Und diese Konsequenzen erscheinen noch darum um so ernster, weil frühere Maßnahmen zur Unterdrückung des Dissensus Zeichen von Unwirksamkeit an sich trugen. Die Entscheidung des Regimes im November 2019, hunderte von Demonstranten zu ermorden, war ohne Zweifel eine Reaktion auf die Tatsache, daß dieser Aufstand der zweite in weniger als zwei Jahren war. Die Protestbewegung, die vorher, im Januar 2018, das ganze Land überzogen hatte, war nicht dermaßen schlagartig niedergeschlagen worden; doch auch damals wurden Dutzende von Teilnehmern erschossen und einige während der Haft fatal gefoltert.

Auch vor dem Ausbruch des zweiten Aufstandes wurden zahllose kleinere Demonstrationen registriert; sie gebrauchten in zahllosen Ortschaften dieselben Slogans und forderten den Regimewandel.

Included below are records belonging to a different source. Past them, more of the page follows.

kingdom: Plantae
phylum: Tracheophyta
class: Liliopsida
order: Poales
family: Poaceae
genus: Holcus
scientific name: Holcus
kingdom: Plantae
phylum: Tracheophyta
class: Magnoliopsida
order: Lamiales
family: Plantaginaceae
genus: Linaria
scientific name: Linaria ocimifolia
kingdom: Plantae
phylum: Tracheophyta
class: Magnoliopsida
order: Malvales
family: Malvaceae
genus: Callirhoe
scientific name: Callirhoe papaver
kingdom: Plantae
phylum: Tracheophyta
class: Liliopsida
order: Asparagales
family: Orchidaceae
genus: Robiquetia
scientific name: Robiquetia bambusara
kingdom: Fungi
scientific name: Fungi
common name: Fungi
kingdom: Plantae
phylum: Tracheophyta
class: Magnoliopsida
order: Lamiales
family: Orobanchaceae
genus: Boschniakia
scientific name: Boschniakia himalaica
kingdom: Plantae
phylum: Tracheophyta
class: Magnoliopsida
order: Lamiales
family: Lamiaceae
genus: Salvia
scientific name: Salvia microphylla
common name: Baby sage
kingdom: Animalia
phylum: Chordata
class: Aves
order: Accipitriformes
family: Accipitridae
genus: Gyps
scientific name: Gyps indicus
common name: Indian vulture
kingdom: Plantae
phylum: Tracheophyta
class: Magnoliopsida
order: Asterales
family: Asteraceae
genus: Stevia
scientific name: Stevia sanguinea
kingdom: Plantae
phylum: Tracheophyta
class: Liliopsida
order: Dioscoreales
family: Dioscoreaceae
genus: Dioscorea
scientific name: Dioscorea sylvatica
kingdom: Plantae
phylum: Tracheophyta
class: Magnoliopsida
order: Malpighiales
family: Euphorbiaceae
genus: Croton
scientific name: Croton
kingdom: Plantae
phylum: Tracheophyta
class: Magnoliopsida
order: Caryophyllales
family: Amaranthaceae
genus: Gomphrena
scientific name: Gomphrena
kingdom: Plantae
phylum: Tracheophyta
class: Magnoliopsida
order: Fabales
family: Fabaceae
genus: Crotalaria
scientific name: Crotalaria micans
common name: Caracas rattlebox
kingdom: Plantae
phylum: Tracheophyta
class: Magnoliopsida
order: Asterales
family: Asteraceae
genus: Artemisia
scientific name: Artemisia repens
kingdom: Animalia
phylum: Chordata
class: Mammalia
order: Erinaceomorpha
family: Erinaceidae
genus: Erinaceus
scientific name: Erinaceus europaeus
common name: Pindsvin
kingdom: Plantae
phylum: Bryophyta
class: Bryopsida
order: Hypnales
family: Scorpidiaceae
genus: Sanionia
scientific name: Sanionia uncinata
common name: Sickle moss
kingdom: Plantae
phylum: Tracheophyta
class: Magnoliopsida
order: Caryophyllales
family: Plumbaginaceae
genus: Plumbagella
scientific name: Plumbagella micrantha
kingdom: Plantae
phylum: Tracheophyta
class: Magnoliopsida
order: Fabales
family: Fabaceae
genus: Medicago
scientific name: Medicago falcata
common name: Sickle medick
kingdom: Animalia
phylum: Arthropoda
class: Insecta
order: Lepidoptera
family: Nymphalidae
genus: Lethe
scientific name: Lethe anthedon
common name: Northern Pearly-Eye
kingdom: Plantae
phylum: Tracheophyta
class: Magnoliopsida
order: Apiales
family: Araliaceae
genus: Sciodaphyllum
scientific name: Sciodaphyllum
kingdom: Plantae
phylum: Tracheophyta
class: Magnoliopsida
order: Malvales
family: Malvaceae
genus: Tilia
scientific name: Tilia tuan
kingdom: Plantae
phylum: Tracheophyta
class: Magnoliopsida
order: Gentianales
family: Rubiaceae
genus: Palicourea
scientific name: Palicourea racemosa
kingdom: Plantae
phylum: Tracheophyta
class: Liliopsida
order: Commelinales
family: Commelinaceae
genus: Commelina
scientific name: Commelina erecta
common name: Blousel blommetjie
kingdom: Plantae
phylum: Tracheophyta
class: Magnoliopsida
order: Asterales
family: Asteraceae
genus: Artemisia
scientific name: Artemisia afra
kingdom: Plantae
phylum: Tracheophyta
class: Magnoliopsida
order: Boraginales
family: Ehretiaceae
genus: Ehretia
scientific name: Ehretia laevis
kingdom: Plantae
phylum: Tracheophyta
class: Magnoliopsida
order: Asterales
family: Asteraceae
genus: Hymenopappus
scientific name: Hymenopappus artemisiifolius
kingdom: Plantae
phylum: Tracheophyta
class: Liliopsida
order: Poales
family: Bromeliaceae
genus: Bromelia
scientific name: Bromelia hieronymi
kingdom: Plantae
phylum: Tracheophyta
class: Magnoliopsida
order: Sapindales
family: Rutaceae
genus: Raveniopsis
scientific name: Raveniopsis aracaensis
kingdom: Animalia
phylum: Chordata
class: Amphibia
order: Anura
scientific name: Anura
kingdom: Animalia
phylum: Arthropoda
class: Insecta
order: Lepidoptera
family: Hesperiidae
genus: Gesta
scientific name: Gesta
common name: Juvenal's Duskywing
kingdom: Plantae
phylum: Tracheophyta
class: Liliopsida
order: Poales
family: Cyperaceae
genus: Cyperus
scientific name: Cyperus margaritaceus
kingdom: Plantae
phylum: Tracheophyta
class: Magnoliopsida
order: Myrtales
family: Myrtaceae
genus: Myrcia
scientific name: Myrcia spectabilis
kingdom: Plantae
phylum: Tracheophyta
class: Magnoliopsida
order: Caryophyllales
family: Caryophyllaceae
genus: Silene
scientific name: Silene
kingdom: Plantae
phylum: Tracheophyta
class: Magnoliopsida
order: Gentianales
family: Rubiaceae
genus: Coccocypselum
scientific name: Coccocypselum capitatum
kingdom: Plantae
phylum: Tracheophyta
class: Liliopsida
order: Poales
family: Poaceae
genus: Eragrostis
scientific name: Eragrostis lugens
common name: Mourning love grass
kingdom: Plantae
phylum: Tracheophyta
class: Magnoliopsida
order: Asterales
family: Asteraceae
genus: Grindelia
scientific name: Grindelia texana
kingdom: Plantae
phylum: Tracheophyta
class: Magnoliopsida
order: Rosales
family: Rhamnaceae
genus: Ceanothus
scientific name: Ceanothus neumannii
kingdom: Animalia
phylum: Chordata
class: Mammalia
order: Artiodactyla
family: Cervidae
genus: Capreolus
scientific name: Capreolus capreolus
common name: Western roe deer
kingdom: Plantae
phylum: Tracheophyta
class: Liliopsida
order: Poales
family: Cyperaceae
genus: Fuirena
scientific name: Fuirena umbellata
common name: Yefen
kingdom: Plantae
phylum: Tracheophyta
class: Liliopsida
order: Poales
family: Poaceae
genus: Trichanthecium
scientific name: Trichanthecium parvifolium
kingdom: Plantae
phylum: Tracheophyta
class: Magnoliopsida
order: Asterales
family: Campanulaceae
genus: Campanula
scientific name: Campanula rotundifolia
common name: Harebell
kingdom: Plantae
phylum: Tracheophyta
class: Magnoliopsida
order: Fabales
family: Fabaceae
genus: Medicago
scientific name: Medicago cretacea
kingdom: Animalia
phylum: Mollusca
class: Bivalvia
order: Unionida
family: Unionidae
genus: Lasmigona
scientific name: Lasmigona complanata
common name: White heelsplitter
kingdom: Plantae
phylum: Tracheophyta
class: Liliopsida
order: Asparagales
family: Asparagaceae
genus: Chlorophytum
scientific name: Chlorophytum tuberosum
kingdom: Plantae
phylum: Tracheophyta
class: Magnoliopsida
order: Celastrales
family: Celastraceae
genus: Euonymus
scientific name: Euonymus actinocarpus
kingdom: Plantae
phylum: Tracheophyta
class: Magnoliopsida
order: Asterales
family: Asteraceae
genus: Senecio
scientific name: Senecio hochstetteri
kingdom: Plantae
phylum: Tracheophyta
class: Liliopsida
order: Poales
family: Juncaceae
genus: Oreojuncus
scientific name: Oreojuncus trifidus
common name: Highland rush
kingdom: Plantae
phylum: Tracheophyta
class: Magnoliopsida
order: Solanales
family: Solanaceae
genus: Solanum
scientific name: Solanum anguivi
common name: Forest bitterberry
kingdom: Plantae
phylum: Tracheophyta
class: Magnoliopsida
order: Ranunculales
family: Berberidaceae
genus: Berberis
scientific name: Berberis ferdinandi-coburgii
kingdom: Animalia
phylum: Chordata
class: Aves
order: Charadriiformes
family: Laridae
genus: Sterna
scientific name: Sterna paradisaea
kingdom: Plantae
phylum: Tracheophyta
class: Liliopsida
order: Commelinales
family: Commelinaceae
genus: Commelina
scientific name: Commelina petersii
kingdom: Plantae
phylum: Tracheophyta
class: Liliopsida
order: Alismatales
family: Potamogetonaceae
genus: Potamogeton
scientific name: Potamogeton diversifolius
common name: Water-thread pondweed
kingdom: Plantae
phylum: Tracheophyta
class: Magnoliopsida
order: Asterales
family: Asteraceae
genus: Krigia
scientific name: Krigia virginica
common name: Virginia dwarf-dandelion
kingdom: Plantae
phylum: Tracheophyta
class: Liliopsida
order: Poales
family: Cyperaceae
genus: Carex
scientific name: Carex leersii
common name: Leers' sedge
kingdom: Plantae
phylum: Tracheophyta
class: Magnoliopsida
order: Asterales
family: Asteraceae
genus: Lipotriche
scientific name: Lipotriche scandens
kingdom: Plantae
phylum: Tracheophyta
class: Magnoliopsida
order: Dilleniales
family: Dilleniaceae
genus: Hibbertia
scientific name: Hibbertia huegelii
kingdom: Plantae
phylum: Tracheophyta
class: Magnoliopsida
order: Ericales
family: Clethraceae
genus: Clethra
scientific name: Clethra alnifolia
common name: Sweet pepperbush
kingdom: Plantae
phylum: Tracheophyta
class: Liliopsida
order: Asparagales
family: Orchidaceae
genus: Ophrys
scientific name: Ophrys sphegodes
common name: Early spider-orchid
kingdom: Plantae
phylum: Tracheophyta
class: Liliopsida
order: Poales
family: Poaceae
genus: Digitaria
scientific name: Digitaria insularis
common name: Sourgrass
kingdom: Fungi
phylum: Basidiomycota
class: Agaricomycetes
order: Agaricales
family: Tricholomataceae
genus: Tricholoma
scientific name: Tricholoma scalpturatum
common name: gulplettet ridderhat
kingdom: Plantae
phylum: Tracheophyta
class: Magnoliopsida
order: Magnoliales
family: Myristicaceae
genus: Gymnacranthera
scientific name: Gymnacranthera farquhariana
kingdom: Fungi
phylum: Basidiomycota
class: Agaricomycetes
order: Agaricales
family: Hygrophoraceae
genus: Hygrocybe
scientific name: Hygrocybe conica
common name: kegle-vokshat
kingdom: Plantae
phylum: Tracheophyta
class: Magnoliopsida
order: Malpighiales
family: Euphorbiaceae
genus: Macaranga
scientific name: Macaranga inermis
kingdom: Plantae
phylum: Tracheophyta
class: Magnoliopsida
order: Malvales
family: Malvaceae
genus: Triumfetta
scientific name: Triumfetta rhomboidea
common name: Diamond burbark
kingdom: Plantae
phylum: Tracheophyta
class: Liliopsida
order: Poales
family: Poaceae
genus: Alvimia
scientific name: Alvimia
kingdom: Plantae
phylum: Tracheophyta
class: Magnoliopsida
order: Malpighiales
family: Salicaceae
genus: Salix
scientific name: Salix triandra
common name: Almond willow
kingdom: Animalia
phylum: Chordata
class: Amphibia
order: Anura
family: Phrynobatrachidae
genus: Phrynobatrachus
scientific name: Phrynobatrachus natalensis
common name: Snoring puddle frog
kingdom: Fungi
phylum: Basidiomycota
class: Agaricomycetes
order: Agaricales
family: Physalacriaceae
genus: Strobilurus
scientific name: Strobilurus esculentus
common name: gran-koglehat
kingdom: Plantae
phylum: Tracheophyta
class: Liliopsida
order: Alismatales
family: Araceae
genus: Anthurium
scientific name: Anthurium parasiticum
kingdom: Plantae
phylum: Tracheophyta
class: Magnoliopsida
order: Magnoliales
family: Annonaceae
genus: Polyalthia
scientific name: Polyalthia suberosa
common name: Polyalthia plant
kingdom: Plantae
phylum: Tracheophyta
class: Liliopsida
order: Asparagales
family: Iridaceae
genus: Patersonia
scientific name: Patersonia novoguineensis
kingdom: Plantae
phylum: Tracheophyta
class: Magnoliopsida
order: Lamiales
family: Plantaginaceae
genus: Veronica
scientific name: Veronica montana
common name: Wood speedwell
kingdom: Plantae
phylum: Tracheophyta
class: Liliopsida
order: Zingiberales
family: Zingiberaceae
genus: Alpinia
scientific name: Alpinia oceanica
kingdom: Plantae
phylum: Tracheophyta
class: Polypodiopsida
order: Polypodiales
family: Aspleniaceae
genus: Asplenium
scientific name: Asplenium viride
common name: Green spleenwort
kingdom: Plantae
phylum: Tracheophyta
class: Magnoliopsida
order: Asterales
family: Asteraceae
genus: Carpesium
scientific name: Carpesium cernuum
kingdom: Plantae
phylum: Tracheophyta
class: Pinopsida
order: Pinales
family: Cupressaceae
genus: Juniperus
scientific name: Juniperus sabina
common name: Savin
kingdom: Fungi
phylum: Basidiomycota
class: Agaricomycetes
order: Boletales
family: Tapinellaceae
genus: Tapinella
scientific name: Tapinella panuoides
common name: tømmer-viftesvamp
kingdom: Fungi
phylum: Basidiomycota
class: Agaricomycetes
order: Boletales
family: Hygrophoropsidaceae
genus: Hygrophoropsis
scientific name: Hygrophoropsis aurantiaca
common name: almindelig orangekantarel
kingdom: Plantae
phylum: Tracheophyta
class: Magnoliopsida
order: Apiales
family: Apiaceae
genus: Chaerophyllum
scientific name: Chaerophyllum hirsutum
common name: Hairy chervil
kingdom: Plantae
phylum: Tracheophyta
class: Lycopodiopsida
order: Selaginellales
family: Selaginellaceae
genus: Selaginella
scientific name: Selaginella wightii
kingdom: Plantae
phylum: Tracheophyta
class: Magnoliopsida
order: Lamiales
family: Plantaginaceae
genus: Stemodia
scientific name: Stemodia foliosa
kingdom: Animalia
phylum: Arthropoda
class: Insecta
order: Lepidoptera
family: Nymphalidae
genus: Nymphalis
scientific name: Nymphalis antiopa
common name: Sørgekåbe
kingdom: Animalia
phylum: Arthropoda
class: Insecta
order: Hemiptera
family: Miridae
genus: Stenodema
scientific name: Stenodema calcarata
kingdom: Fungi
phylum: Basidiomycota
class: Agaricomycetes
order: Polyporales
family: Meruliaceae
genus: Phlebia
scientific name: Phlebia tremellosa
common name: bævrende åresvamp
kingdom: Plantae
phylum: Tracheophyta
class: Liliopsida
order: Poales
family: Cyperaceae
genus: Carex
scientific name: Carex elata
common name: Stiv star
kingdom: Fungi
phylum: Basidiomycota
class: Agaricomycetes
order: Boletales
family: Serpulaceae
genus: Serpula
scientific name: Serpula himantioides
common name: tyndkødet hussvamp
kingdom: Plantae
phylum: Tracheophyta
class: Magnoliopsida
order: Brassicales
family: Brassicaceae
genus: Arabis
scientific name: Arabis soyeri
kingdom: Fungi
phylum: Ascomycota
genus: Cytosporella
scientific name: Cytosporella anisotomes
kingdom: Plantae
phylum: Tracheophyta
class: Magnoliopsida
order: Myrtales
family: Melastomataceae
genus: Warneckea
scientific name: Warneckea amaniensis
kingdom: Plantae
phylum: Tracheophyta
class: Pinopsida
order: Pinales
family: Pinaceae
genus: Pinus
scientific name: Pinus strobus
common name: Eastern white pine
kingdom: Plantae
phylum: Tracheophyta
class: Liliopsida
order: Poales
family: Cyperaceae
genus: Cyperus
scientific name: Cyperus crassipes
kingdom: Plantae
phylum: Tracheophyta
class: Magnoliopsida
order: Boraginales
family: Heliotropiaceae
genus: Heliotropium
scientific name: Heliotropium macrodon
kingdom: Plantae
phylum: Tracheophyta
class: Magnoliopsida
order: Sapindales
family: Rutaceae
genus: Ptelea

Viele von ihnen ereigneten sich unmittelbar nach dem erfolglosen Versuch Teherans, die organisierte Widerstandsbewegung im Herzen Europas durch einen Terroranschlag zu zerschlagen. Dieser Anschlag wurde im Sommer 2018 vereitelt.

Als jene, die diesen Anschlag hätten ausführen sollen, im November vor Gericht gestellt wurden, machten die Ankläger klar, daß sie auf Befehl hochgestellter Persönlichkeiten der Leitung des Regimes gehandelt hatten. Dasselbe gilt mit annähernder Sicherheit für jene, die im Jahre 2019 auf die Massen der Demonstranten schossen. Ebenso wie es wichtig ist, daß der Spitzenkommandeur des IRGC und der Mastermind des Terror-Anschlages, Assadollah Assadi, mit Sanktionen belegt wird und seine 20jährige Haftstrafe verbüßt, darf die Europäische Union die Tatsache nicht aus dem Auge verlieren, daß diese Maßnahmen nur ein Teil der Lösung des Problems sind – des vom Regime im Ausland verübten Terrorismus und der von ihm im Inland begangenen Menschenrechtsverletzungen – beide gehen Hand in Hand.

Der Prozeß gegen Assadollah, den Terror-Diplomaten des Regimes, in Belgien zeigte, daß die im eigenen Lande vom Regime verübten Menschenrechtsverletzungen die Kehrseite seines im Ausland betriebenen Terrorismus sind.

Die Europäische Union sollte auf das Regime Druck ausüben, indem sie Sanktionen verhängt, die auch auf seine höheren Ränge zielen, ebenso durch Ermittlungen, die für Leute wie Khamenei, Rouhani, den Außenminister des Regimes Javad Zarif, den gesamten Terrorapparat des IRGC und den Leiter der Justiz des Regimes Ebrahim Raisi, der in dem Massaker an 30 000 politischen Gefangenen im Jahre 1988 eine führende Rolle gespielt hatte, zu strafrechtlichen Verfahren führen.

Die Länder der Europäischen Union sollten diese Maßnahmen ergreifen, um das Regime an weiterer Verbreitung des Terrorismus im Ausland und weiteren Menschenrechtsverletzungen im Inlande zu hindern. Sie sollten alle Verhandlungen, besonders die Nuklearverhandlungen, mit dem Iran davon abhängig machen, daß die Menschenrechtsverletzungen und der Export des Terrorismus umgehend beendet werden.